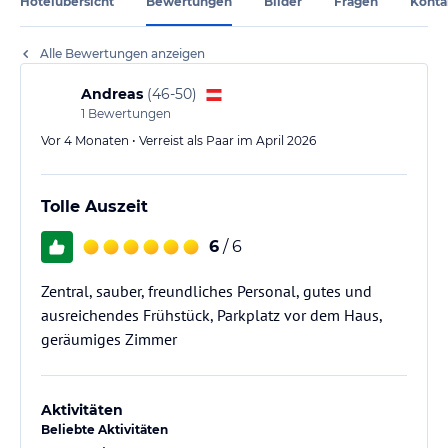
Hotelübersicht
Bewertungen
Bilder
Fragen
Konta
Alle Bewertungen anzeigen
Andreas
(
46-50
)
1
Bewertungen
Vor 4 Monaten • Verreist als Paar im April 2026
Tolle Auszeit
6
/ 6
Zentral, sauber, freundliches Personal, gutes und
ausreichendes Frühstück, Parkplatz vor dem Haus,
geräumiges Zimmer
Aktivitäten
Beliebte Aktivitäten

-- -- --

## Job item:
Format every text line in the material as a JSON array of strings, with one string per line. Omit blank lines and leave the pictures out.

## Exercise response:
[
  "Hotelübersicht",
  "Bewertungen",
  "Bilder",
  "Fragen",
  "Konta",
  "Alle Bewertungen anzeigen",
  "Andreas",
  "(",
  "46-50",
  ")",
  "1",
  "Bewertungen",
  "Vor 4 Monaten • Verreist als Paar im April 2026",
  "Tolle Auszeit",
  "6",
  "/ 6",
  "Zentral, sauber, freundliches Personal, gutes und",
  "ausreichendes Frühstück, Parkplatz vor dem Haus,",
  "geräumiges Zimmer",
  "Aktivitäten",
  "Beliebte Aktivitäten"
]